Als uitgangspunt bij de hiervoor bedoelde uitleg heeft te gelden dat een ieder wordt geacht voor zichzelf te handelen, tenzij degene die handelt ([derde]) aangeeft niet voor zichzelf maar voor een ander ([gedaagde]) te handelen. Ingevolge de in artikel 150  Rv neergelegde hoofdregel rust op [eiser] de bewijslast en het bewijsrisico met betrekking tot zijn stelling dat hij heeft aangenomen en redelijkerwijs mocht aannemen dat [gedaagde] met betrekking tot de hiervoor bedoelde levering en plaatsing van de trap als zijn opdrachtgever heeft te gelden.
5.
Het voorgaande in acht nemend kan het volgende worden vastgesteld.
5.1
Uit slechts de gestelde ‘voorwetenschap’ bij [eiser] dat [derde] doende was om de afbouw van de woning van [gedaagde] te verzorgen, kan niet volgen dat [derde] dus slechts namens [gedaagde] met [eiser] handelde. Het is in de branche van aanneming van werk, met name bij de bouw en verbouw van onroerend goed, bepaald niet ongebruikelijk dat in onderaanneming wordt gewerkt. Het feit dat [derde] familie is van [gedaagde] hoeft ook niet aan aanneming en onderaanneming in de weg te staan, te minder nu [derde] als elektricien al professioneel in die branche werkzaam is. Tegen die achtergrond komt dan ook evenmin doorslaggevende betekenis toe aan de omstandigheid dat [eiser] de trappen in de woning van [gedaagde] heeft aangebracht en volgt al daaruit niet dat [gedaagde] als [eiser] wederpartij heeft te gelden.
5.2
[eiser] mocht dan ook op grond van zijn ‘voorwetenschap’ niet zonder meer aannemen dat [derde] in naam van [gedaagde] handelde.

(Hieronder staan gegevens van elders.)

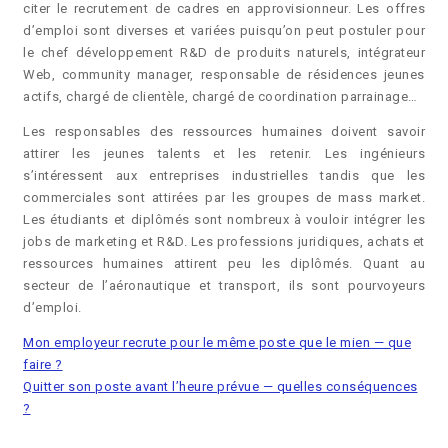
citer le recrutement de cadres en approvisionneur. Les offres
d’emploi sont diverses et variées puisqu’on peut postuler pour
le chef développement R&D de produits naturels, intégrateur
Web, community manager, responsable de résidences jeunes
actifs, chargé de clientèle, chargé de coordination parrainage…
Les responsables des ressources humaines doivent savoir
attirer les jeunes talents et les retenir. Les ingénieurs
s’intéressent aux entreprises industrielles tandis que les
commerciales sont attirées par les groupes de mass market.
Les étudiants et diplômés sont nombreux à vouloir intégrer les
jobs de marketing et R&D. Les professions juridiques, achats et
ressources humaines attirent peu les diplômés. Quant au
secteur de l’aéronautique et transport, ils sont pourvoyeurs
d’emploi.
Mon employeur recrute pour le même poste que le mien — que
faire ?
Quitter son poste avant l’heure prévue — quelles conséquences
?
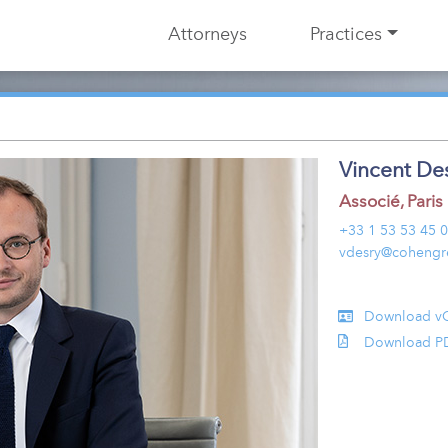
Attorneys
Practices
Vincent De
Associé
,
Paris
+33 1 53 53 45 
vdesry@cohengr
Download v
Download P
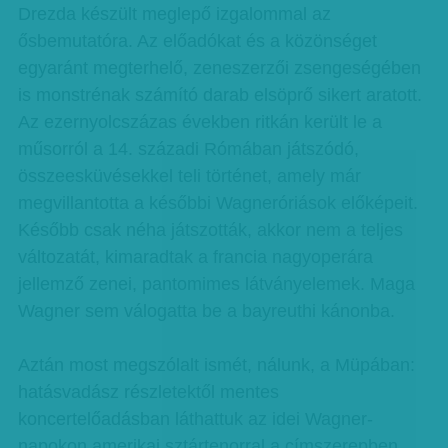
Drezda készült meglepő izgalommal az
ősbemutatóra. Az előadókat és a közönséget
egyaránt megterhelő, zeneszerzői zsengeségében
is monstrénak számító darab elsöprő sikert aratott.
Az ezernyolcszázas években ritkán került le a
műsorról a 14. századi Rómában játszódó,
összeesküvésekkel teli történet, amely már
megvillantotta a későbbi Wagneróriások előképeit.
Később csak néha játszották, akkor nem a teljes
változatát, kimaradtak a francia nagyoperára
jellemző zenei, pantomimes látványelemek. Maga
Wagner sem válogatta be a bayreuthi kánonba.
Aztán most megszólalt ismét, nálunk, a Müpában:
hatásvadász részletektől mentes
koncertelőadásban láthattuk az idei Wagner-
napokon amerikai sztártenorral a címszerepben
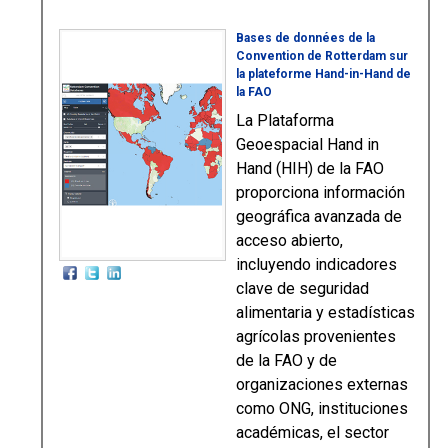
Bases de données de la
Convention de Rotterdam sur
la plateforme Hand-in-Hand de
la FAO
La Plataforma
Geoespacial Hand in
Hand (HIH) de la FAO
proporciona información
geográfica avanzada de
acceso abierto,
incluyendo indicadores
clave de seguridad
alimentaria y estadísticas
agrícolas provenientes
de la FAO y de
organizaciones externas
como ONG, instituciones
académicas, el sector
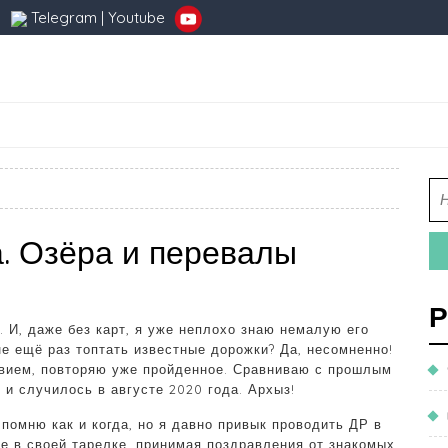
Telegram
|
Youtube
а. Озёра и перевалы
Р
. И, даже без карт, я уже неплохо знаю немалую его
 не ещё раз топтать известные дорожки? Да, несомненно!
твием, повторяю уже пройденное. Сравниваю с прошлым
и случилось в августе 2020 года. Архыз!
помню как и когда, но я давно привык проводить ДР в
не в своей тарелке, принимая поздравления от знакомых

Bijkomende feiten of omstandigheden op grond waarvan [eiser] dit wel had mogen begrijpen zijn gesteld noch gebleken. In dat kader is van belang dat [eiser] met [gedaagde] op geen enkele wijze contact heeft gehad over de bewuste trappen. Het is [derde] geweest die met [eiser] heeft gesproken over de technische bijzonderheden van de trappen, die aan [eiser] de opdracht tot levering en plaatsing heeft gegeven, die op de trappen een aanbetaling heeft gedaan en die de feitelijke plaatsing van de trappen heeft begeleid. Daarnaast is gesteld noch gebleken dat [derde] aan [eiser] kenbaar heeft gemaakt dat hij optrad namens [gedaagde] of dat [derde] op enig moment eerst nader overleg met [gedaagde] noodzakelijk achtte. [eiser] heeft erkend dat [derde] hem niet heeft geïnstrueerd dat de factuur naar [gedaagde] verstuurd diende te worden.
5.3
Dat [eiser] de factuur in november 2010 naar [gedaagde] heeft gezonden, is overigens door deze ontkend; [gedaagde] heeft gemotiveerd gesteld pas van die factuur kennis te hebben genomen na de aanmaning van november 2011. Nadere feiten en omstandigheden waaruit kan volgen dat [gedaagde] [eisers] factuur al in november 2010 heeft ontvangen, zijn gesteld noch gebleken. Het moet er dan ook voor gehouden worden dat [gedaagde] die factuur niet al in de periode van november 2010 heeft ontvangen.
6.
Uit het voorgaande volgt dat [eiser] onvoldoende feiten en omstandigheden heeft aangevoerd op grond waarvan de conclusie kan worden getrokken dat [derde] bij het geven van de opdracht aan [eiser] als vertegenwoordiger van [gedaagde] optrad en daardoor [gedaagde] heeft verbonden aan de opdracht en haar gevolgen.
7.
Nu gesteld noch gebleken is dat [gedaagde] de opdracht aan [eiser] achteraf heeft bekrachtigd, is van een en ander de conclusie dat de vordering als onvoldoende onderbouwd niet voor toewijzing vatbaar is. Aan een opdracht conform het daartoe gedane bewijsaanbod wordt dan ook niet toegekomen.
8.
De vordering zal dan ook worden afgewezen onder veroordeling van [eiser] in de aan de zijde van [gedaagde] gevallen proceskosten.

De beslissing

De kantonrechter:
I. wijst de vordering van [eiser] af;
II. veroordeelt [eiser] in de kosten van het geding, tot op heden aan de zijde van [gedaagde] begroot op € 500,00 voor salaris gemachtigde (2,0 × € 250,00).
Aldus gewezen door mr. W.F. Boele, kantonrechter, en uitgesproken in de openbare terechtzitting van 22 oktober 2013, in tegenwoordigheid van de griffier.